Die bayerischen Pflegekassen, Bezirke, Städte und Landkreise beginnen mit der Gründung von landesweit zunächst fünfzehn Pflegestützpunkten. Dort werden "Informationen über alle regionalen Unterstützungsangebote" gesammelt und es soll "für eine Vernetzung aufeinander abgestimmter pflegerischer und sozialer Versorgungs- und Betreuungsangebote" gesorgt werden.
"Das Pflege-Weiterentwicklungsgesetz hatte Mitte 2008 die rechtliche Grundlage für die Gründung von Pflegestützpunkten gelegt. Am 22. Oktober 2009 war seitens des Freistaates Bayern der offizielle Auftrag zur Errichtung von Pflegestützpunkten an die Kranken- und Pflegekassen ergangen." Knapp ein halbes Jahre später sollen die ersten Pflegestützpunkt eingerichtet werden. Der Rechtsanspruch der Versicherten auf umfassende und unabhängige Pflegeberatung besteht seit dem 1.1.2009.
"Der Deutsche Berufsverband für Pflegeberufe e. V. (DBfK) begrüßt die Empfehlungen des Beirates zur Entwicklung eines neuen Pflegebedürftigkeitsbegriffes. 'Mit diesem neuen Begriff wird der individuelle Unterstützungs- und Hilfebedarf auf eine neue Grundlage gestellt', sagt Gudrun Gille, Präsidentin des DBfK. Damit würde die bisherige verrichtungsbezogene Minutenpflege wegfallen, so Gille weiter. Besonders positiv ist, dass der neue Begriff und das Begutachtungsverfahren erstmalig pflegewissenschaftlich begründet, entwickelt, erprobt und evaluiert wurden. Mit dem neuen Verfahren würden die Voraussetzungen geschaffen, für eine an dem tatsächlichen pflegebedürftiger Menschen orientierten Unterstützungs- und Hilfeangebot. Deutlich gestützt würde die Berücksichtigung von betroffenen Menschen mit eingeschränkter Alltagskompetenz auf Grund demenzieller Störungen. Der DBfK fordert eine rasche Umsetzung der Empfehlungen des Beirats im Leistungsrecht ... Besonders bedeutsam sind darüber hinaus angemessene Rahmenbedingungen und eine angemessene Vergütung für beruflich Pflegende."

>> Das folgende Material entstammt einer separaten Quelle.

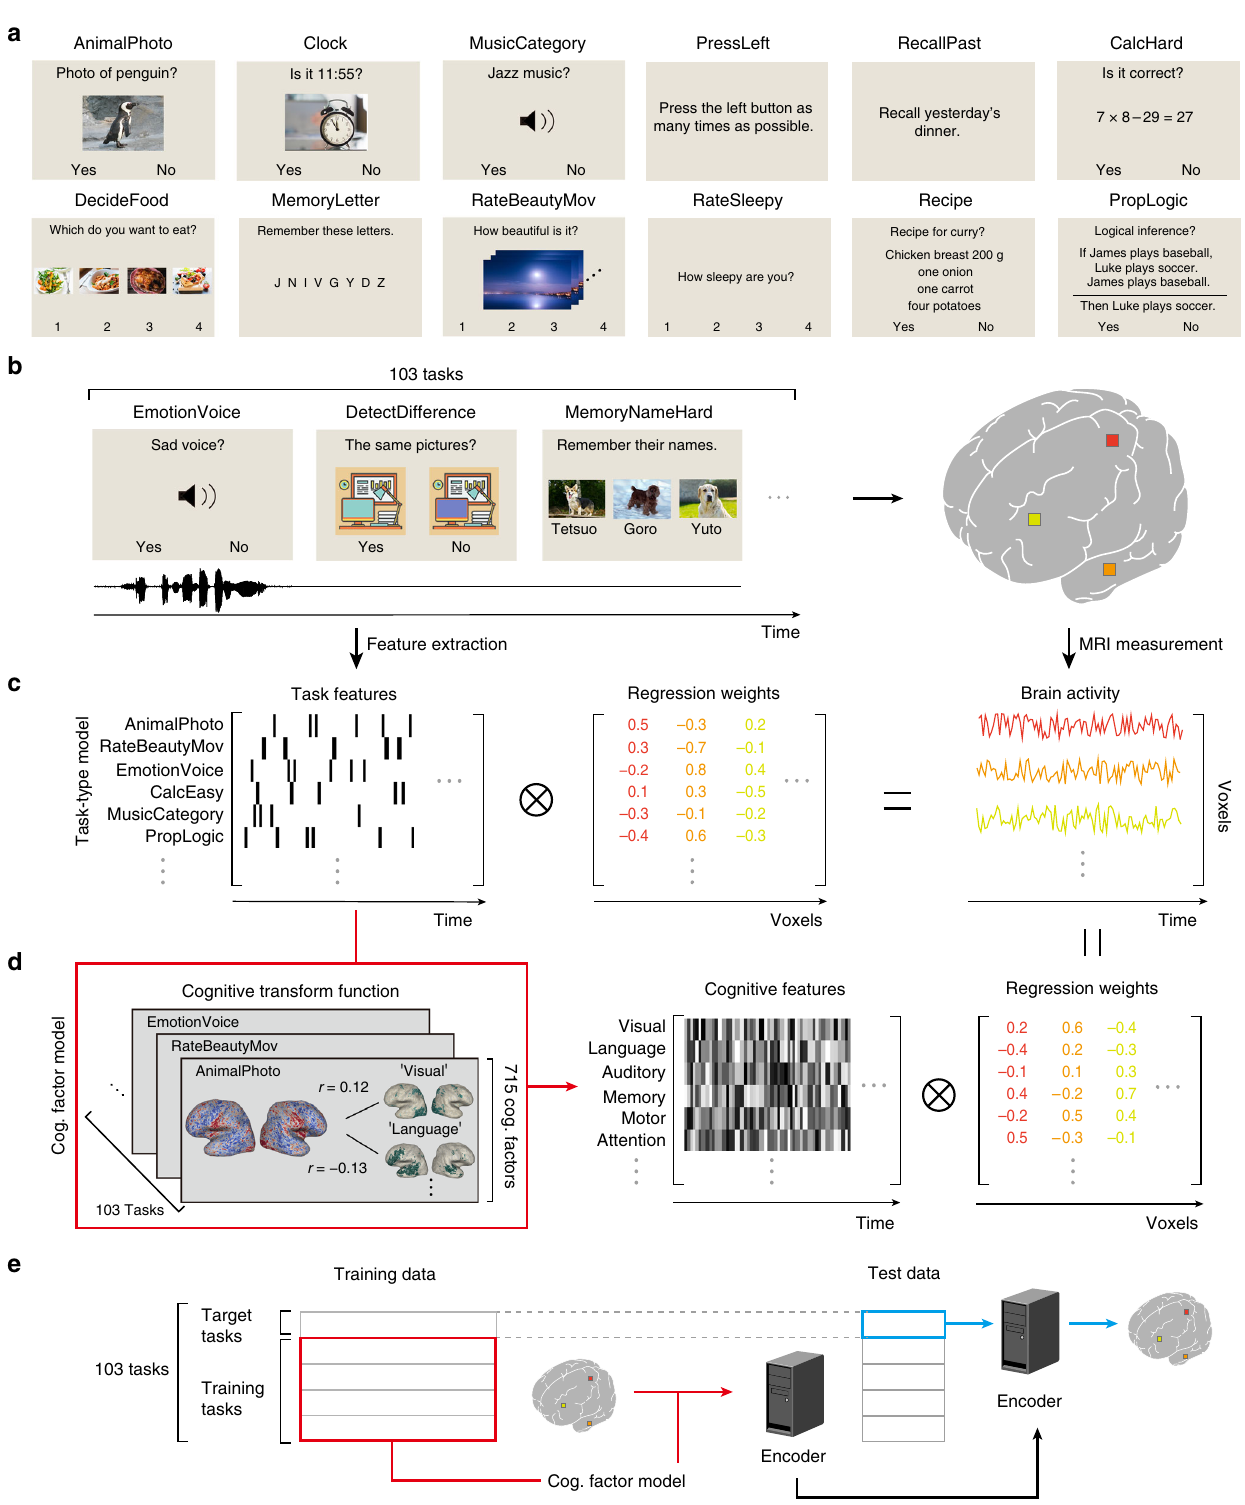
Fig. 1 Schematic diagrams of the task setting and analysis methods. a Example image of 12 tasks, with task names described at the top. b The subjects performed 103 naturalistic tasks while the brain activity was measured using functional MRI. c Schematic of the encoding model fi tting using the task-type model. d Schematic of the cognitive factor model. The cognitive transform function was calculated based on correlation coef fi cients between the weight maps of each task and the 715 metadata references 13 . Task-type features were transformed into cognitive factor features. e Schematic of the encoding model fi tting using the cognitive factor model for novel tasks. Target tasks were not included in the model training datasets (in red). The trained encoder provided a prediction of brain activity (in blue). Note that some visual images used in the tasks are different from the original because of copyright protection. Penguin, clock, food, sky, desktop illustration, and dog images are provided by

zur Pressemitteilung vom 29.1.2010 auf www.dbfk.deIn der Haushaltsdebatte des Bundestags hat Philipp Rösler zum ersten Mal den Etat des Gesundheitsministeriums vorgestellt. Eine gute Gelegenheit um die Pläne für diese Legislaturperiode vorzustellen. Die Pflege kam dabei nicht vor. Hilde Mattheis (SPD) teilt dazu mit:
"Die Wahrheit ist: Die schwarz-gelbe Regierung wird mit ihren Koalitionsplänen für die Pflegeversicherung einen Angriff auf eine bislang erfolgreiche Säule unseres Sozialversicherungssystems und auf die Solidarität in unserer Gesellschaft starten.
Gegen besseres Wissen und die Lehren, die aus der Finanz- und Wirtschaftskrise zu ziehen sind, soll die sichere Umlagefinanzierung ausgehöhlt werden und die Individualisierung des Lebensrisikos Pflegebedürftigkeit betrieben werden. Und wichtige Impulse, die die Pflegereform 2008 geben hat, werden nicht weiter verfolgt. Die Förderung von Pflegeberatung und Pflegestützpunkten soll auslaufen und ob die Vorschläge des Expertenbeirats zur Reform des Pflegebedürftigkeitsbegriffs je umgesetzt werden, bleibt offen."